Griffith did not see herself as alone in this moral quest. She edited a collection of female dramatists such as Eliza Haywood and Aphra Behn. Though these women's plays were at the time linked to sexual immorality, Griffith argued instead that these women were instructional dramatists who were trying to teach the world about proper morality. This was likely the first reassessing of Behn's work particularly, but that of women writers in general, and illustrates the important premium Griffith placed upon proper morality.

== Contemporary reception ==

In her own lifetime, Griffith was probably best regarded for the letters between her and her husband that were published over six volumes. A Series of Genuine Letters between Henry and Frances (1757–1770) was a celebrated series that featured the edited letters of Mr. and Mrs. Griffith as they moved through courtship to marriage. In the "letters", genuine sentimentality is the mode of discourse, and women seem to have been drawn to Griffith as a model of womanhood, illustrating sought-after traits such as intelligence, reflection, and humour. Frances Burney wrote in her journal that the Letters "are doubly pleasing, charming to me, for being genuine—they have encreased my relish for minute, heartfelt writing, and encouraged me in my attempt to give an opinion of the books I read."

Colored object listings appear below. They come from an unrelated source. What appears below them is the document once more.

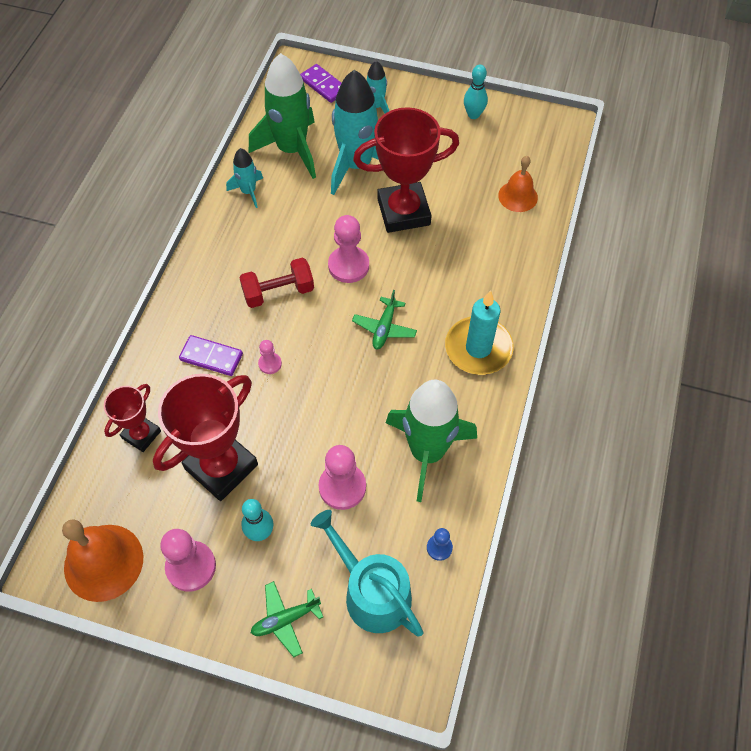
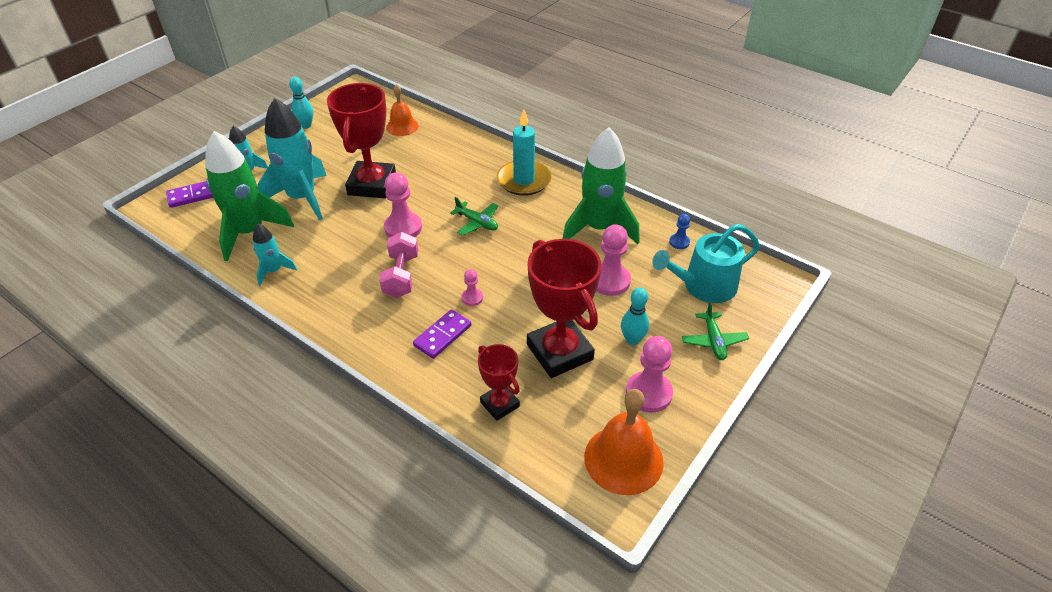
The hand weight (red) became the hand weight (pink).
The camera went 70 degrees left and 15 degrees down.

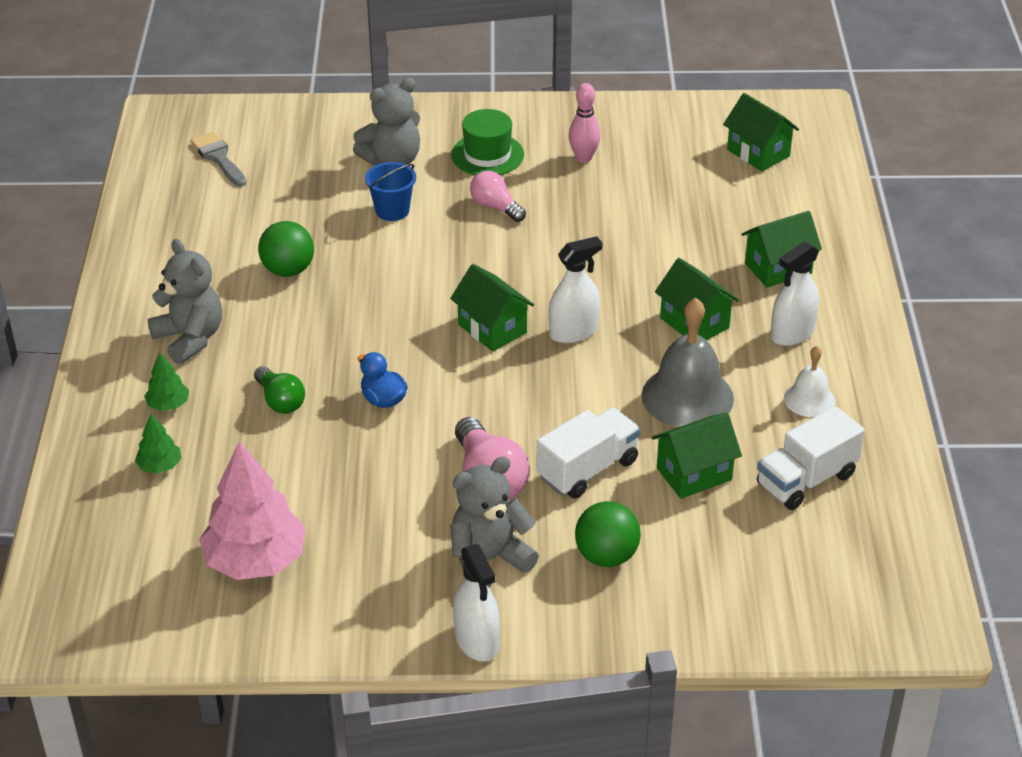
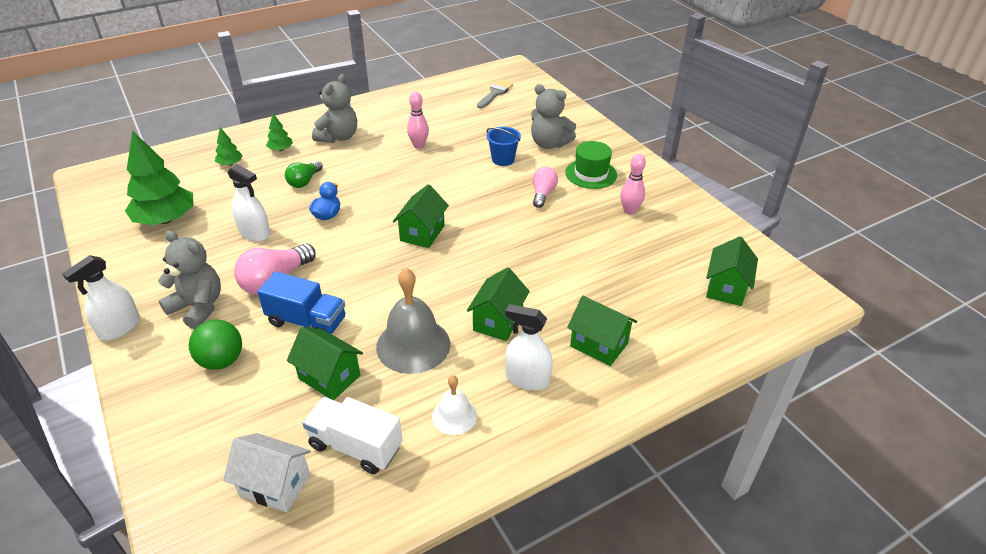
The play ball (green) (1st from left) was replaced by the skittle (pink) (1st from left).
The spray bottle (pure white) (2nd from left) moved.
The toy truck (pure white) (1st from left) became the toy truck (cobalt).
The tree (pink) became the tree (green) (1st from left).
The toy house (pure white) appeared.
The camera went 60 degrees right and 0 degrees up.

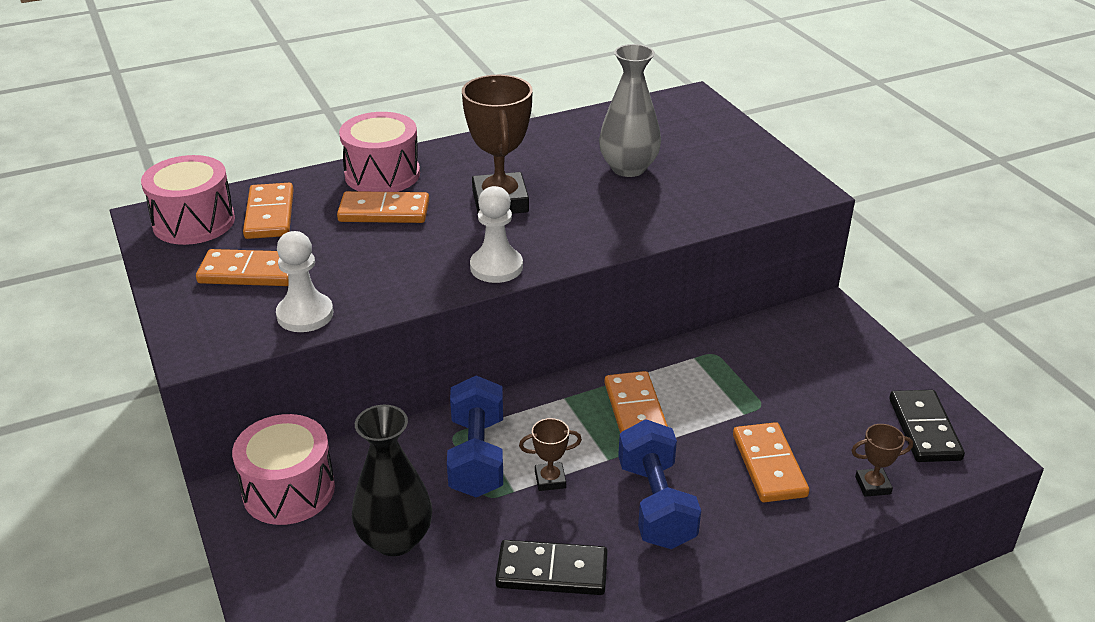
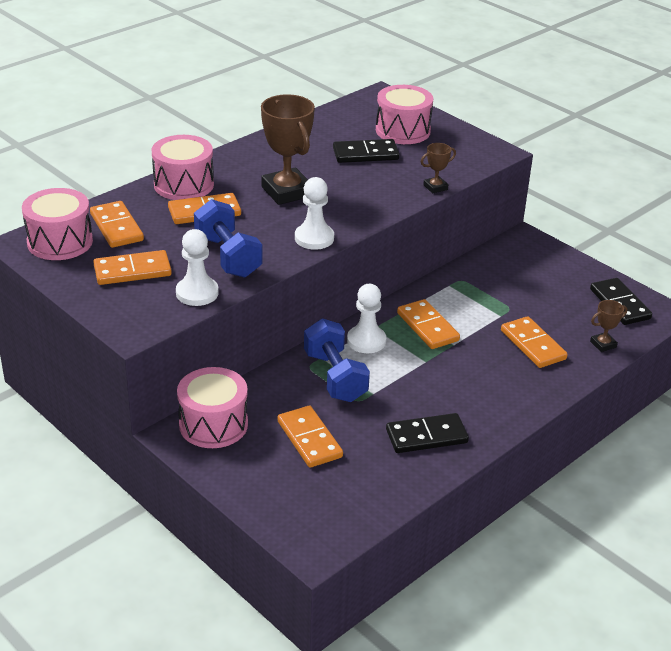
The flower vase (gray) was replaced by the domino (black) (1st from left).
The flower vase (black) was replaced by the domino (orange-coloured) (4th from left).
The trophy (russet) (2nd from left) moved.
The hand weight (cobalt) (2nd from left in the first image) moved.
The drum (pink) (4th from left) appeared.
The pawn (pure white) (3rd from left) appeared.
The camera went 20 degrees left and 0 degrees up.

Her plays received mixed reviews. The Dictionary of Literary Biography states that reviewers of productions of Griffith's work occasionally complained "about poor plotting or lack of incident," but that overall audiences were engaged by Griffith's "admirable" sentiments and morals (175). Though audiences occasionally complained that her female characters were too heavily foregrounded, Griffith's women were often serious characters with well-developed personal values. Griffith was seen as a moralist in much of her work, and was sometimes accused of being unseemly for her use of satire, as it was not considered feminine.

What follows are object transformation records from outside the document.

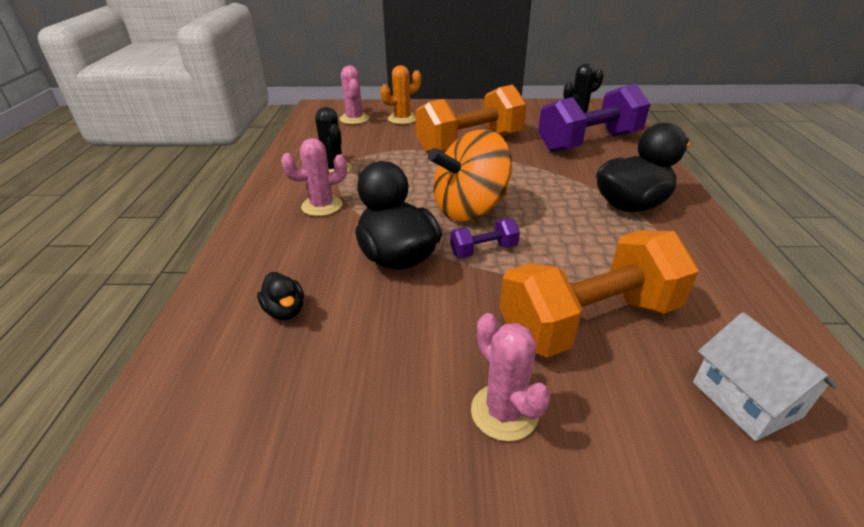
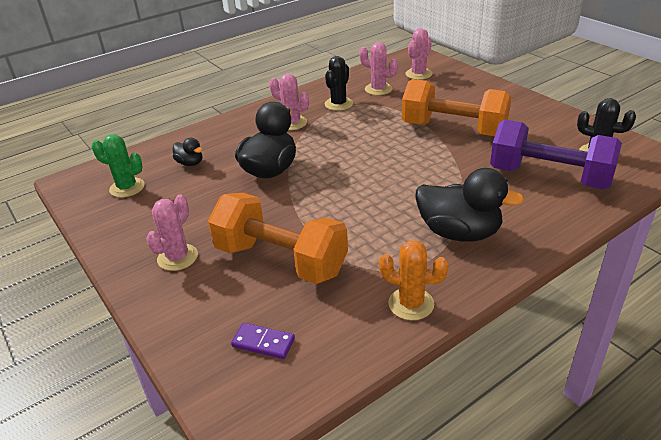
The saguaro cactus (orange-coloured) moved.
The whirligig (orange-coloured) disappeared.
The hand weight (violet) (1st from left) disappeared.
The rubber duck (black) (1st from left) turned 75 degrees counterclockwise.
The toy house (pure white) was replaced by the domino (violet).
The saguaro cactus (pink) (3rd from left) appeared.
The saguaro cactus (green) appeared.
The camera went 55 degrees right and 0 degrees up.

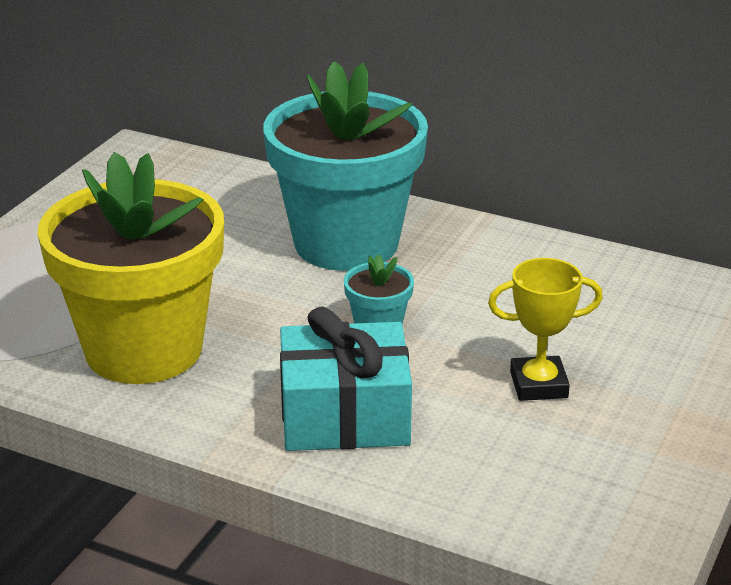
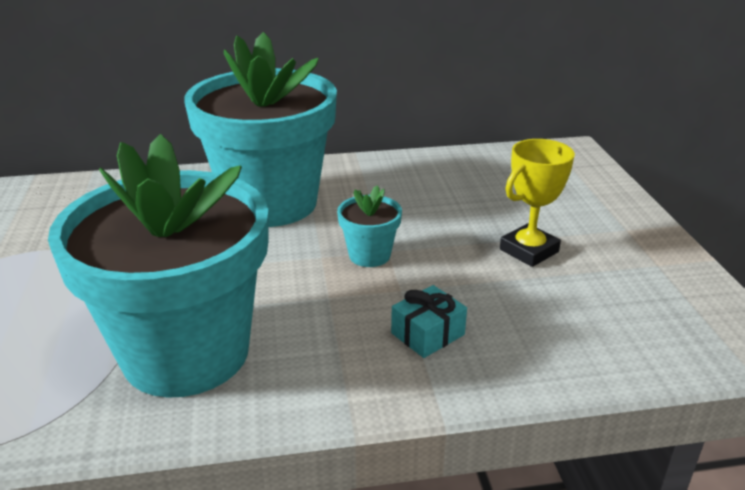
The plant pot (yellow) became the plant pot (teal) (1st from left).
The wrapped gift (teal) changed to 0.47 times the size.
The camera went 35 degrees left and 0 degrees up.

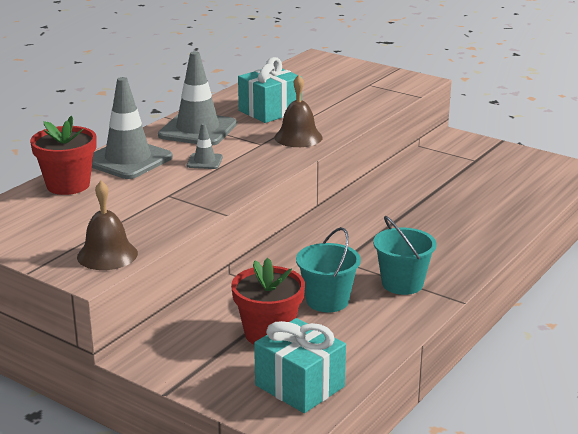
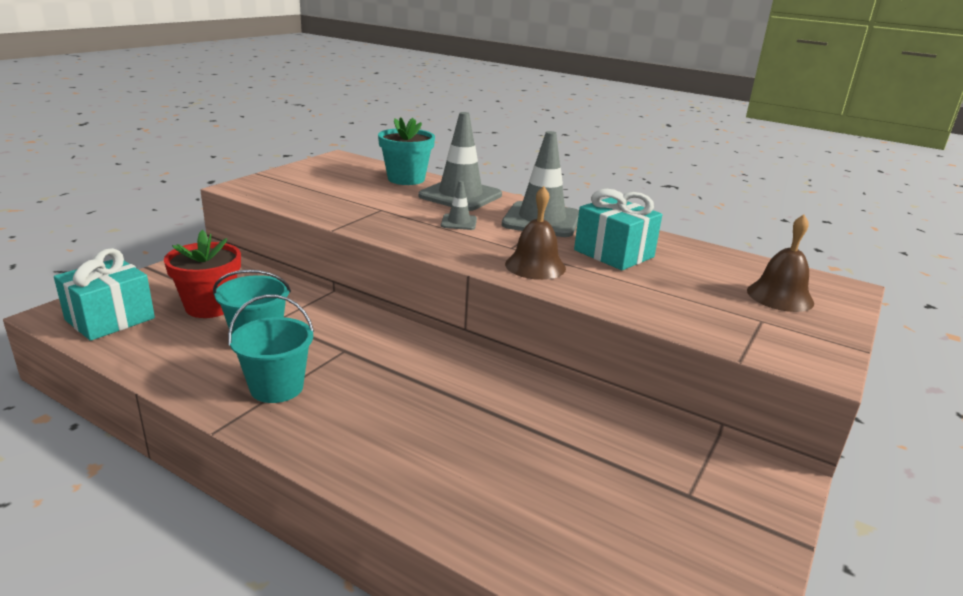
The plant pot (red) (1st from left) became the plant pot (teal).
The hand bell (russet) (1st from left in the first image) moved.
The camera went 85 degrees right and 0 degrees up.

Griffith's least successful play was A wife in the Right, which opened on 9 March 1772. Following the opening performance, a second showing for the next night was announced. The crowd responded with "shouts for and against [...] apples and half-pence were thrown, a chandelier broken", and the performance was cancelled. This unexpected setback forced Griffith to publish the play by subscription; the subscribers included Gertrude Russell, Duchess of Bedford, Edmund Burke, James Boswell, Elizabeth Montagu, and Sir Joshua Reynolds.

== Recent research ==

According to the Dictionary of Literary Biography, modern historians of drama have generally considered Griffith's plays "undistinguished, often dramatically inept and tediously sententious" (175). Modern readers often feel uncomfortable with the conflicting relationship between women's ability and wifely duty and the general tone of subordination to men encompassed within the play.

Though there remains very little scholarly work on Griffith's life and literature, her body of work represents both an interesting life and an illustration of the struggles of an ordinary woman of modest means attempting to make a career for herself in the 18th century. While not as well known to modern times as her contemporaries (like Susanna Centlivre), she was certainly a prolific writer in her own period and had made her name in the literary world by the time of her death.